O del drama que puede significar reclamar por un producto que compré y que no sirvió, hasta llegar a obtener la satisfacción esperada; desde la atención deficiente, tan distinta a cómo me trataron cuando me vendieron, pasando por las demoras y cuestionamientos varios, hasta las diferencias físicas o de comodidad con el lugar destinado para los “reclamos”.

Están también las personas que sufren ciertos padecimientos de salud, que no han tenido buena respuesta en la medicina tradicional y que se deciden -en uso de su libertad y con asesoramiento médico- por posibilidades alternativas, con las cuales comprueban resultados positivos, para ellas, o sus padres, abuelos, o hijos, cuyo pronóstico en aquella era negativo. No suelen recibir comprensión ni diálogo positivo que los aliente en su camino y deben constituir grupos casi cerrados con los cuales apoyarse. Mucho peor si optan por usar cannabis medicinal, en cuyo caso son perseguidos casi como traficantes, y si cultivan para tener a la mano el remedio y obtenerlo barato, son perseguidos, allanados y perjudicados, ellos o sus familiares, en su tratamiento. Obviamente se sienten menoscabados en su dignidad.

Por cierto, que este enfoque o punto de vista puede cuestionarse por muchas motivaciones, algunas de las cuales ya se mencionaron. Y, además, porque se piense que se detiene en asuntos pequeños, del día a día, domésticos si se quiere. Sin embargo, en ellos las personas vemos o sentimos la necesidad de aplicar el termómetro: ¿estoy siendo respetado en mi dignidad, en mis derechos?; estoy respetando los derechos del otro, su dignidad? No se necesita ir más lejos para saber -y sentir- si realmente vivimos en un Estado de Derecho.

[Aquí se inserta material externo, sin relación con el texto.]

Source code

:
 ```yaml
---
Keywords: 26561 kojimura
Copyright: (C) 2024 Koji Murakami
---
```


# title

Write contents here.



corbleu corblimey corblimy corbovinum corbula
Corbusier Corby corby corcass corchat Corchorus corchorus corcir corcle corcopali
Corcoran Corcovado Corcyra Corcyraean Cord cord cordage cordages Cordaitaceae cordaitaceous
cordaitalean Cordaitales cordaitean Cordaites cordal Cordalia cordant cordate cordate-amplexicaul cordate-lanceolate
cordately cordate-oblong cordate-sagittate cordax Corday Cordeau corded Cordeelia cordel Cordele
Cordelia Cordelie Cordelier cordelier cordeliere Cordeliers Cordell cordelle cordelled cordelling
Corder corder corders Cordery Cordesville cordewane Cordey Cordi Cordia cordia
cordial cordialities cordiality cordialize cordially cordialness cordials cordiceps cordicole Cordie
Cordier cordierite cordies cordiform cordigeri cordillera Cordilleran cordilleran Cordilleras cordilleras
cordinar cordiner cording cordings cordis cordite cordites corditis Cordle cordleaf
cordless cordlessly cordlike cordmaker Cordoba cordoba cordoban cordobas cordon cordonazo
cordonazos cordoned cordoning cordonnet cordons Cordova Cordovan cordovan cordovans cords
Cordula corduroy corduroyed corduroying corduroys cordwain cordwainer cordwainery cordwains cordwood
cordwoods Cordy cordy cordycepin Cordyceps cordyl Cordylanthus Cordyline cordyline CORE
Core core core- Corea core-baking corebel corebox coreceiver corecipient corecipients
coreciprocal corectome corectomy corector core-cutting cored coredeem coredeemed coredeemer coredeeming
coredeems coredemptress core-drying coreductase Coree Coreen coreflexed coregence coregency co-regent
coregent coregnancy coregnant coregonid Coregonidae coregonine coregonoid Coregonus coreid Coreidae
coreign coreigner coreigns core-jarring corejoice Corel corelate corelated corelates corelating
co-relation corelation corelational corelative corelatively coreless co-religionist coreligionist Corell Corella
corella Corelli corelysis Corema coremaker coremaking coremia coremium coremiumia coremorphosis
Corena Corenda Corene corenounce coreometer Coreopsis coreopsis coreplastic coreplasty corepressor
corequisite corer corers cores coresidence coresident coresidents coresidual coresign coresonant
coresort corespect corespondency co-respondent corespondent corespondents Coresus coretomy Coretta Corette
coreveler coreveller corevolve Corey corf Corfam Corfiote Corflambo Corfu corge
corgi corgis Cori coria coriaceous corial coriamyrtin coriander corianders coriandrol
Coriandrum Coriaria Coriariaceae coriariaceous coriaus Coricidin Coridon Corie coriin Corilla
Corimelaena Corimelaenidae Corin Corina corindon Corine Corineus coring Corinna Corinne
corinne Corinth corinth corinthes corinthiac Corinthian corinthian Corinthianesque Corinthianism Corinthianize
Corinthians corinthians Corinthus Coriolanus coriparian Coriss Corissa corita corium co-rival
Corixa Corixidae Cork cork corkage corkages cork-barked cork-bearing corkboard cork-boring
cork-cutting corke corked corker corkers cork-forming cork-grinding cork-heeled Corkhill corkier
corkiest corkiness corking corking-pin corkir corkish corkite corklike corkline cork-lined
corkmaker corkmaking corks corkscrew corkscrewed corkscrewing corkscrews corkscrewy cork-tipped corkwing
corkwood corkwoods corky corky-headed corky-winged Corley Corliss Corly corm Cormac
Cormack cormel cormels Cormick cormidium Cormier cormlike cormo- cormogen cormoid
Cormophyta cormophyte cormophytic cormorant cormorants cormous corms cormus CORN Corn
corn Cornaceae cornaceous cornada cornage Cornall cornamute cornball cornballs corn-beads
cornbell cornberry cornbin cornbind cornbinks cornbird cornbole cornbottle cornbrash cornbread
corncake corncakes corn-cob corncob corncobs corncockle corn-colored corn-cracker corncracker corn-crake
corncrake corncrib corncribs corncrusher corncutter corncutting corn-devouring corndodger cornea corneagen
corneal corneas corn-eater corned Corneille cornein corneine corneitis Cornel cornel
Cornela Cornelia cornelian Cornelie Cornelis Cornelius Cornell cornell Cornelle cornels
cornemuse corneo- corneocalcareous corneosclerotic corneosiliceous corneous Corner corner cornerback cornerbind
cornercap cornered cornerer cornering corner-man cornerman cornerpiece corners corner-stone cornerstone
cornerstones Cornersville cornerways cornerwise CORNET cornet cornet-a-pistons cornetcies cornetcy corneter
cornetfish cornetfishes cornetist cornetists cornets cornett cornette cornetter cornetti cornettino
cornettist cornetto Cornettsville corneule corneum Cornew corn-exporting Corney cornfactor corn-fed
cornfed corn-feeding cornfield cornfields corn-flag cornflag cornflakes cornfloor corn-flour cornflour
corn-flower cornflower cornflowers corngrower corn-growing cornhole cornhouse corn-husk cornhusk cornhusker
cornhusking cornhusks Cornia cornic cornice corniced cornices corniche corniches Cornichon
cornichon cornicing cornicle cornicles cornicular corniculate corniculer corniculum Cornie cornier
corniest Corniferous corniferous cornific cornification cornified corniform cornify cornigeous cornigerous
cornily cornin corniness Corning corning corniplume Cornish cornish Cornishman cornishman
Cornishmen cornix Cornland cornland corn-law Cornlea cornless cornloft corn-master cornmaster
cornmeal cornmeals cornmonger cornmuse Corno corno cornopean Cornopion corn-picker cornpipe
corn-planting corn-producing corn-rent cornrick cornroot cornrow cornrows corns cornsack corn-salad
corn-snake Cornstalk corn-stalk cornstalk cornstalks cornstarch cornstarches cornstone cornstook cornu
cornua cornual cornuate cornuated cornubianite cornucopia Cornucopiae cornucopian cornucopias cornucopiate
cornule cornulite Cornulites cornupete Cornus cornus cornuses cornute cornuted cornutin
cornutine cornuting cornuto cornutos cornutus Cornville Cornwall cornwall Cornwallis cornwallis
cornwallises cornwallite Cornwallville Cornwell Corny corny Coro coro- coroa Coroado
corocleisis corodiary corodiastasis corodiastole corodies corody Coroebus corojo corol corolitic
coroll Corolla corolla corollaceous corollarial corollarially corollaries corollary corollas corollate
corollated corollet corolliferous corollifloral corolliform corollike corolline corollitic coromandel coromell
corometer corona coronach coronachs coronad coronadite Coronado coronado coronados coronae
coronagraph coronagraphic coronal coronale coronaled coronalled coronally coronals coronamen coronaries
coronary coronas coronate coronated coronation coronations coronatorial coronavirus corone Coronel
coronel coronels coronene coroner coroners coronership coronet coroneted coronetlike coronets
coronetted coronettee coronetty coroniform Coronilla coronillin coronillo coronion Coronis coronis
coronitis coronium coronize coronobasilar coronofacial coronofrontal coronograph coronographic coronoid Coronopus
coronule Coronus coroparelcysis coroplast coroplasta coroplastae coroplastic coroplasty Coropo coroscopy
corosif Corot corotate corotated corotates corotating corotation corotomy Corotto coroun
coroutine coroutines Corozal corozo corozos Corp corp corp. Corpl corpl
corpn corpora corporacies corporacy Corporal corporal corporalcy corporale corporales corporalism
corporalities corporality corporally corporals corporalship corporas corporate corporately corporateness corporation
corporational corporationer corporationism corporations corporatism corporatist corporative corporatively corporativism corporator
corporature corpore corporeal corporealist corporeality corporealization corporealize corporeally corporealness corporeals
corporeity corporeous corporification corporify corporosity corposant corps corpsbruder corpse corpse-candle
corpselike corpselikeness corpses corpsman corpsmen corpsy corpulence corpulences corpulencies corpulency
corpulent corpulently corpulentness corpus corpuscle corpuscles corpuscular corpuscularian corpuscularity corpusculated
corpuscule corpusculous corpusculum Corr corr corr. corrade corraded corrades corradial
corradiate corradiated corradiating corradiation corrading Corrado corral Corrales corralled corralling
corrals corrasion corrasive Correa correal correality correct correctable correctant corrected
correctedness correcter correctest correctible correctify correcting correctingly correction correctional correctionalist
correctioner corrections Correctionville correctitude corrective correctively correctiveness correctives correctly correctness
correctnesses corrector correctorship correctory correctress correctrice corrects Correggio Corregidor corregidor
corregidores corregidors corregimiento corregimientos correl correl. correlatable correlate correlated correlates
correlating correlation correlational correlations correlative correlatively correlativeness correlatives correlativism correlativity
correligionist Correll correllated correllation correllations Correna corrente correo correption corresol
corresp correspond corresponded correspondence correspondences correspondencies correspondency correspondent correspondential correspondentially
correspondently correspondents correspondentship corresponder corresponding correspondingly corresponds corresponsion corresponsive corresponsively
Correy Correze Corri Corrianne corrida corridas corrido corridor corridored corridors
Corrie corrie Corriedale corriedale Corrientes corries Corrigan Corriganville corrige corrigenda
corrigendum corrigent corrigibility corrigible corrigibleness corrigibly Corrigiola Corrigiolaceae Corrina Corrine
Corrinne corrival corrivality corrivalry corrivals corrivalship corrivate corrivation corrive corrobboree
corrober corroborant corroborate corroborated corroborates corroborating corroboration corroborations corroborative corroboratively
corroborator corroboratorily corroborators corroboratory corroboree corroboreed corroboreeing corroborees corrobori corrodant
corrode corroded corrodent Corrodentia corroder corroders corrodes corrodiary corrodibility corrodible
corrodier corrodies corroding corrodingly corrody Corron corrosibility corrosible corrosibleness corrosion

Los asuntos trascendentes, de envergadura si se quiere decir así, afectan más bien de manera indirecta o intelectual, no tocan directamente a cada persona. Son, por cierto, de extraordinaria importancia y de repercusiones generales innegables, pero están reservados para otras instancias: estudios universitarios, discusiones políticas, políticas públicas, proyectos de ley, etc.; todo ello de largo aliento, tanto que quizás   se resolverán o tomarán mejores rumbos sólo con la generación de los hijos o de los nietos.

Mientras tanto, es en el día a día donde se juega el respeto o el menosprecio de la dignidad de las personas. Y de ello, todos somos responsables.